Growing up, I’ve always been responsible with money. At a very young age when “fairy tales” and “make believe” were the norm for 8 to 10-year olds, I would always be assigned to the roles associated with money (Monopoly money at the bank, etc.). These experiences in my early childhood molded my inclination towards finance subjects in high school such as accounting and economics. My educational track was always consistently filled with finance courses, so it was a natural decision to seek a career in finance.
What is the one myth or stereotype about the personal finance industry you’d like to debunk?
Not everyone is out to sell you products you do not need. A lot people do not trust their banker or financial advisor, because they are working on commission. There are fee only financial planners who are unbiased and charge you an “agreed upon” upfront fee at the beginning of the relationship, which can help eliminate that mistrust about being sold unwanted financial products.
What age do you think we should begin teaching our children about Financial literacy?

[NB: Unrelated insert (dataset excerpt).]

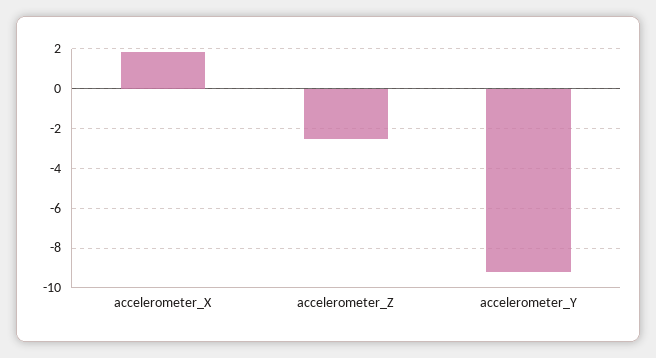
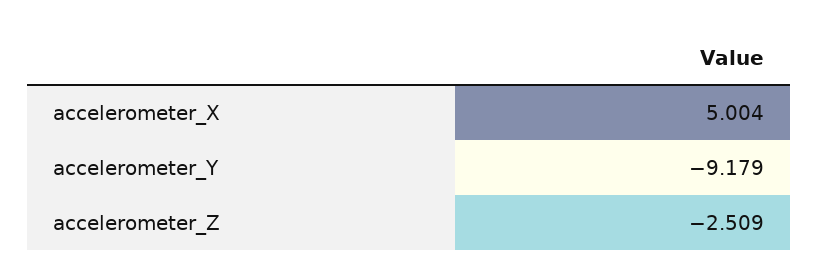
accelerometer_X: 2 -> 5.004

As soon as our children are able to ask for a dollar, they should be taught the value of earning that dollar. My parents always made me earn my allowance, and that has been something that has always stuck with me. In addition to earning my allowance, my parents also gave me options for how to spend my allowance: I could save for the things that I wanted, and they would match my purchase, I could help those in need by donating to our local church, or I could spend the money. They explained the value in each of those options, which remains with me to this day. As the saying goes, with great power (the earning power of money), comes great responsibility (how you spend that money will impact your financial situation).
How can millennials gain more confidence and knowledge in the arena of financial management?
There are many avenues to gain financial knowledge. You can start with financial planning podcasts and magazines. There are also introductory online courses that are available to enhance your basic financial knowledge. The internet is also a good place for useful information. However, try to use an accredited site such as www.letsmakeaplan.org, with content from Certified Financial Planners.
If there was one area of finance a millennial should look into for building wealth, what would it be?
From my experiences, debt (student loans and credit cards) is an area that most millennials are burdened with. Even if you are building your assets with reasonable returns, most student loan interest rates can be as high as 10%, and credit card interest rates as high as 25%. Therefore, focus on reducing the amount of interest you pay to creditors, which is generally a drag on your overall net worth, and asset base.
How much avocado toast have you eaten?
I love avocado toast, so I’ve eaten lots – too many to count! However, my caveat is that I make my own! I’ve calculated the present value of purchasing avocado toast, and my compromise is to allocate the money I would’ve spent on avocado toast towards an investment account dedicated to future vacations.